Beside her, as the jeep jostled them back toward Foy, Sveta nudged Zhanna with an elbow. When she had her attention, she reached into her coat and procured a pack of Lucky Strikes.

"From Ron," she said.

Ammunition was still in short supply and so were rations of cigarettes. Zhanna had almost forgotten about Sveta's offer to find bullets for her rifle and her own request for cigarettes from Speirs. It had been a joke of another time, when Zhanna wouldn't have to face an empty foxhole. When Zhanna hadn't seen her friend crack and her parents in place of her comrades.

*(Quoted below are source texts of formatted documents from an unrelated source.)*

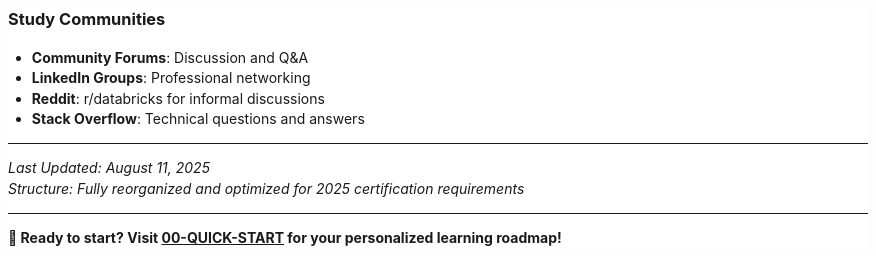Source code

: ### Study Communities  
- **Community Forums**: Discussion and Q&A
- **LinkedIn Groups**: Professional networking
- **Reddit**: r/databricks for informal discussions
- **Stack Overflow**: Technical questions and answers

---

*Last Updated: August 11, 2025*  
*Structure: Fully reorganized and optimized for 2025 certification requirements*

---

**🎯 Ready to start? Visit [00-QUICK-START](./00-QUICK-START/) for your personalized learning roadmap!**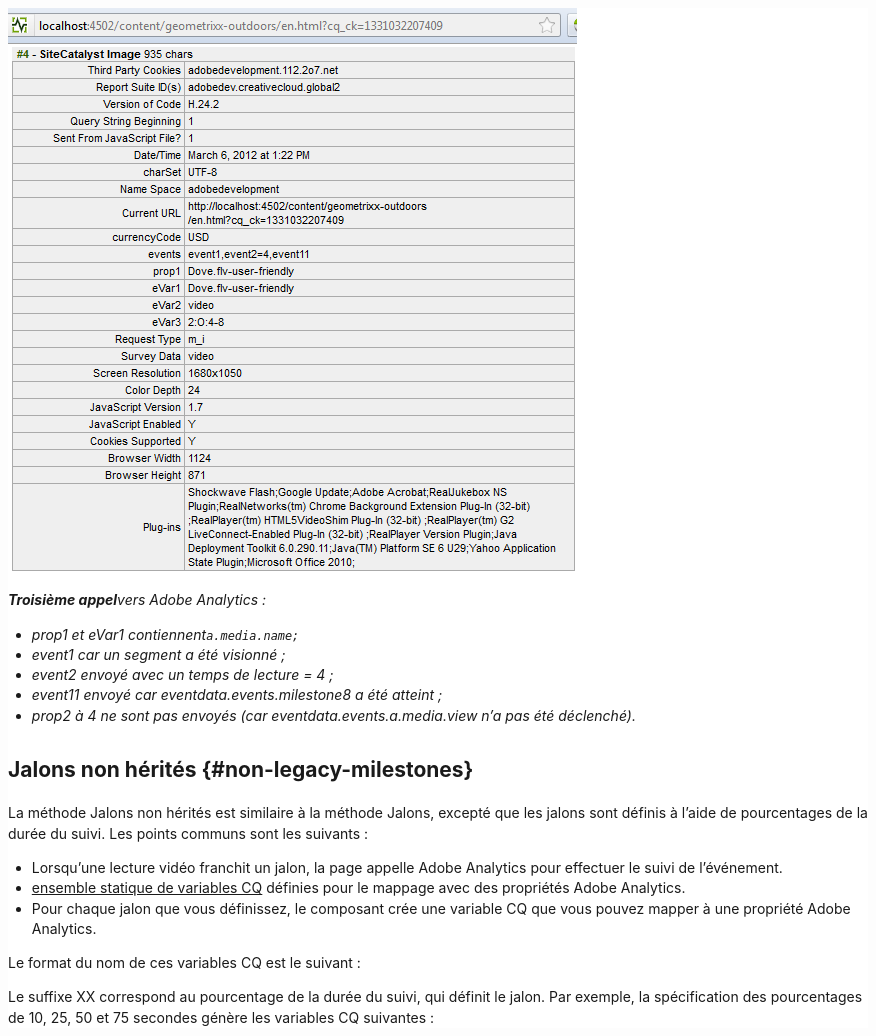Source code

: ![chlimage_1-157](assets/chlimage_1-157.png)

***Troisième appel**vers Adobe Analytics :*

* *prop1 et eVar1 contiennent`a.media.name;`*
* *event1 car un segment a été visionné ;* 
* *event2 envoyé avec un temps de lecture = 4 ;*
* *event11 envoyé car eventdata.events.milestone8 a été atteint ;* 
* *prop2 à 4 ne sont pas envoyés (car eventdata.events.a.media.view n’a pas été déclenché).* 

## Jalons non hérités {#non-legacy-milestones}

La méthode Jalons non hérités est similaire à la méthode Jalons, excepté que les jalons sont définis à l’aide de pourcentages de la durée du suivi. Les points communs sont les suivants :

* Lorsqu’une lecture vidéo franchit un jalon, la page appelle Adobe Analytics pour effectuer le suivi de l’événement.
* [ensemble statique de variables CQ](#milestones) définies pour le mappage avec des propriétés Adobe Analytics.
* Pour chaque jalon que vous définissez, le composant crée une variable CQ que vous pouvez mapper à une propriété Adobe Analytics.

Le format du nom de ces variables CQ est le suivant :

Le suffixe XX correspond au pourcentage de la durée du suivi, qui définit le jalon. Par exemple, la spécification des pourcentages de 10, 25, 50 et 75 secondes génère les variables CQ suivantes :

Zhanna looked at the pack of cigarettes, the only luck that life had seen fit to grant it. Sveta had offered, as a gesture. A gesture that had come too late. Cigarettes didn't replace her ally. Buck had been more than an ally. He was the first friend that Zhanna could remember. One that she didn't owe anything to. One that she didn't feel chains rasp around her wrists at their presence. She had worked for luck and like always, Sveta was here to hand Zhanna what she had in plenty.

"No," Zhanna said, turning back to face the now small aid station in the distance."I don't feel like a smoke."